PROBLEM DESCRIPTION: Transcribe the records below line for line, with no changes.

BEGIN EXERCISE MATERIALS

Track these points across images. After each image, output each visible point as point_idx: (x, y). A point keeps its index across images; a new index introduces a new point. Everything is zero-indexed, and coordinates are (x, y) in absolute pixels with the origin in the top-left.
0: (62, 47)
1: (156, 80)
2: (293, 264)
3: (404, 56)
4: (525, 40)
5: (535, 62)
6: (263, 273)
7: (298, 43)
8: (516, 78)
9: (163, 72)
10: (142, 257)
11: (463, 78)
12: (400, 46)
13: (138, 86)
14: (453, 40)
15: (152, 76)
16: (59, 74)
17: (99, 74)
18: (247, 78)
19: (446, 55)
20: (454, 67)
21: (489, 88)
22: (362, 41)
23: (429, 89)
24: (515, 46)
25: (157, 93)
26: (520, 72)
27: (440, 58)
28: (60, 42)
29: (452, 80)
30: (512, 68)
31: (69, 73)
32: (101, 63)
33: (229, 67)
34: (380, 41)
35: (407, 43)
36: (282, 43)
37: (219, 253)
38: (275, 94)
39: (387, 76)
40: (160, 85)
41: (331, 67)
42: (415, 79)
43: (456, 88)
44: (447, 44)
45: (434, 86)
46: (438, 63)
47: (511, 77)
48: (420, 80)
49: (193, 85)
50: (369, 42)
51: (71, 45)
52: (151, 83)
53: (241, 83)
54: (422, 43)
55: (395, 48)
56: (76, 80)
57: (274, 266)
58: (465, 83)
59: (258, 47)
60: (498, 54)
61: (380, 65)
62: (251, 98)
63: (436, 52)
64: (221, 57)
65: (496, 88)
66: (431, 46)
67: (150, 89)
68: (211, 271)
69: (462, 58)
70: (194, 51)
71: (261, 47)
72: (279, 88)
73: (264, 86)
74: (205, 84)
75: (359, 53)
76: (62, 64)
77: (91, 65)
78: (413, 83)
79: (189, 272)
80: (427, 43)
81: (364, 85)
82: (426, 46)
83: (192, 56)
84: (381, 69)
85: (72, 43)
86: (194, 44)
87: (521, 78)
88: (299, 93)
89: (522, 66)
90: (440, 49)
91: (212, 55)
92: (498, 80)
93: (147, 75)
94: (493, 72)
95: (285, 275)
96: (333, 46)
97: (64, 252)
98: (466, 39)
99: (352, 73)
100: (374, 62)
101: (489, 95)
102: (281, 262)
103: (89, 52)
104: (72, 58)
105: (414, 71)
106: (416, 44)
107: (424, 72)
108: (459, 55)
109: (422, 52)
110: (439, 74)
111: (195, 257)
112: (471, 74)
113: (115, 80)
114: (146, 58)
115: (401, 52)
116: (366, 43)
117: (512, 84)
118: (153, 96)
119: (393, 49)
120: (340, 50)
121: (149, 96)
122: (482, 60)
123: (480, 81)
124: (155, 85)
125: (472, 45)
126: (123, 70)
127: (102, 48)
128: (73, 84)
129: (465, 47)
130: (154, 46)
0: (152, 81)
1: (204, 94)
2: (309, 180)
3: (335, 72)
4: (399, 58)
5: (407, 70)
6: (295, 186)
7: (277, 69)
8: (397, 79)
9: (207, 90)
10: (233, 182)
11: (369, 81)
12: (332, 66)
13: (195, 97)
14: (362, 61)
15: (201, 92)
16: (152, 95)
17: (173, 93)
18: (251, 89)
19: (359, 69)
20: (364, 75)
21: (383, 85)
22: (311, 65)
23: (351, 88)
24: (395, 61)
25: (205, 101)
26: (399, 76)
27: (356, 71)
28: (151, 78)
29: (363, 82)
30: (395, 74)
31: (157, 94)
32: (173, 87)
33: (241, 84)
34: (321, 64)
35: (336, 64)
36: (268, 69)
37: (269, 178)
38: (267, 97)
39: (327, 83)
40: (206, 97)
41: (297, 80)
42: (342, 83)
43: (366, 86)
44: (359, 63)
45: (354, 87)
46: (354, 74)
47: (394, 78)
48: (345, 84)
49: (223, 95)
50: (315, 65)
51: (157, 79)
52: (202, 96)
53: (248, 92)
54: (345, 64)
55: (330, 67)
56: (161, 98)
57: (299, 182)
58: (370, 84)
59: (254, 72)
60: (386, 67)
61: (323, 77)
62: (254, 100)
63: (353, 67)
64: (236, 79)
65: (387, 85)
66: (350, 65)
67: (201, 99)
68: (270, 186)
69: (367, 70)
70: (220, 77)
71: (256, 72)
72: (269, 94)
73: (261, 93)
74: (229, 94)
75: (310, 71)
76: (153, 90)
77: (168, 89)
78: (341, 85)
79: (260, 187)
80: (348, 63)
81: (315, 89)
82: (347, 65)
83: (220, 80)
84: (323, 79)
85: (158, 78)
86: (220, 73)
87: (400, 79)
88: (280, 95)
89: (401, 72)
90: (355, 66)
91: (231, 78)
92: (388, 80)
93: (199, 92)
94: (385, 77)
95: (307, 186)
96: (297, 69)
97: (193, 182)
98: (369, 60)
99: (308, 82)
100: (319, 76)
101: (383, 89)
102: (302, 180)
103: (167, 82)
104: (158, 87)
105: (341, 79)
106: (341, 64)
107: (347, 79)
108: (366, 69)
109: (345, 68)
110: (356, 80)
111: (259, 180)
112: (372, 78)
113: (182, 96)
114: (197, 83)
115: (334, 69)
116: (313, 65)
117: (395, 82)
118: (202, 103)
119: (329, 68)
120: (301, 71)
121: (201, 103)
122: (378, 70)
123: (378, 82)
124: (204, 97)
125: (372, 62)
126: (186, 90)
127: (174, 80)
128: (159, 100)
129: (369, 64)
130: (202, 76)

END EXERCISE MATERIALS

TASK RESULT:
Track these points across images. After each image, output each visible point as point_idx: (x, y). A point keeps its index across images; a new index introduces a new point. Everything is zero-indexed, and coordinates are (x, y) in absolute pixels with the origin in the top-left.
0: (62, 47)
1: (156, 80)
2: (293, 264)
3: (404, 56)
4: (525, 40)
5: (535, 62)
6: (263, 273)
7: (298, 43)
8: (516, 78)
9: (163, 72)
10: (142, 257)
11: (463, 78)
12: (400, 46)
13: (138, 86)
14: (453, 40)
15: (152, 76)
16: (59, 74)
17: (99, 74)
18: (247, 78)
19: (446, 55)
20: (454, 67)
21: (489, 88)
22: (362, 41)
23: (429, 89)
24: (515, 46)
25: (157, 93)
26: (520, 72)
27: (440, 58)
28: (60, 42)
29: (452, 80)
30: (512, 68)
31: (69, 73)
32: (101, 63)
33: (229, 67)
34: (380, 41)
35: (407, 43)
36: (282, 43)
37: (219, 253)
38: (275, 94)
39: (387, 76)
40: (160, 85)
41: (331, 67)
42: (415, 79)
43: (456, 88)
44: (447, 44)
45: (434, 86)
46: (438, 63)
47: (511, 77)
48: (420, 80)
49: (193, 85)
50: (369, 42)
51: (71, 45)
52: (151, 83)
53: (241, 83)
54: (422, 43)
55: (395, 48)
56: (76, 80)
57: (274, 266)
58: (465, 83)
59: (258, 47)
60: (498, 54)
61: (380, 65)
62: (251, 98)
63: (436, 52)
64: (221, 57)
65: (496, 88)
66: (431, 46)
67: (150, 89)
68: (211, 271)
69: (462, 58)
70: (194, 51)
71: (261, 47)
72: (279, 88)
73: (264, 86)
74: (205, 84)
75: (359, 53)
76: (62, 64)
77: (91, 65)
78: (413, 83)
79: (189, 272)
80: (427, 43)
81: (364, 85)
82: (426, 46)
83: (192, 56)
84: (381, 69)
85: (72, 43)
86: (194, 44)
87: (521, 78)
88: (299, 93)
89: (522, 66)
90: (440, 49)
91: (212, 55)
92: (498, 80)
93: (147, 75)
94: (493, 72)
95: (285, 275)
96: (333, 46)
97: (64, 252)
98: (466, 39)
99: (352, 73)
100: (374, 62)
101: (489, 95)
102: (281, 262)
103: (89, 52)
104: (72, 58)
105: (414, 71)
106: (416, 44)
107: (424, 72)
108: (459, 55)
109: (422, 52)
110: (439, 74)
111: (195, 257)
112: (471, 74)
113: (115, 80)
114: (146, 58)
115: (401, 52)
116: (366, 43)
117: (512, 84)
118: (153, 96)
119: (393, 49)
120: (340, 50)
121: (149, 96)
122: (482, 60)
123: (480, 81)
124: (155, 85)
125: (472, 45)
126: (123, 70)
127: (102, 48)
128: (73, 84)
129: (465, 47)
130: (154, 46)
0: (152, 81)
1: (204, 94)
2: (309, 180)
3: (335, 72)
4: (399, 58)
5: (407, 70)
6: (295, 186)
7: (277, 69)
8: (397, 79)
9: (207, 90)
10: (233, 182)
11: (369, 81)
12: (332, 66)
13: (195, 97)
14: (362, 61)
15: (201, 92)
16: (152, 95)
17: (173, 93)
18: (251, 89)
19: (359, 69)
20: (364, 75)
21: (383, 85)
22: (311, 65)
23: (351, 88)
24: (395, 61)
25: (205, 101)
26: (399, 76)
27: (356, 71)
28: (151, 78)
29: (363, 82)
30: (395, 74)
31: (157, 94)
32: (173, 87)
33: (241, 84)
34: (321, 64)
35: (336, 64)
36: (268, 69)
37: (269, 178)
38: (267, 97)
39: (327, 83)
40: (206, 97)
41: (297, 80)
42: (342, 83)
43: (366, 86)
44: (359, 63)
45: (354, 87)
46: (354, 74)
47: (394, 78)
48: (345, 84)
49: (223, 95)
50: (315, 65)
51: (157, 79)
52: (202, 96)
53: (248, 92)
54: (345, 64)
55: (330, 67)
56: (161, 98)
57: (299, 182)
58: (370, 84)
59: (254, 72)
60: (386, 67)
61: (323, 77)
62: (254, 100)
63: (353, 67)
64: (236, 79)
65: (387, 85)
66: (350, 65)
67: (201, 99)
68: (270, 186)
69: (367, 70)
70: (220, 77)
71: (256, 72)
72: (269, 94)
73: (261, 93)
74: (229, 94)
75: (310, 71)
76: (153, 90)
77: (168, 89)
78: (341, 85)
79: (260, 187)
80: (348, 63)
81: (315, 89)
82: (347, 65)
83: (220, 80)
84: (323, 79)
85: (158, 78)
86: (220, 73)
87: (400, 79)
88: (280, 95)
89: (401, 72)
90: (355, 66)
91: (231, 78)
92: (388, 80)
93: (199, 92)
94: (385, 77)
95: (307, 186)
96: (297, 69)
97: (193, 182)
98: (369, 60)
99: (308, 82)
100: (319, 76)
101: (383, 89)
102: (302, 180)
103: (167, 82)
104: (158, 87)
105: (341, 79)
106: (341, 64)
107: (347, 79)
108: (366, 69)
109: (345, 68)
110: (356, 80)
111: (259, 180)
112: (372, 78)
113: (182, 96)
114: (197, 83)
115: (334, 69)
116: (313, 65)
117: (395, 82)
118: (202, 103)
119: (329, 68)
120: (301, 71)
121: (201, 103)
122: (378, 70)
123: (378, 82)
124: (204, 97)
125: (372, 62)
126: (186, 90)
127: (174, 80)
128: (159, 100)
129: (369, 64)
130: (202, 76)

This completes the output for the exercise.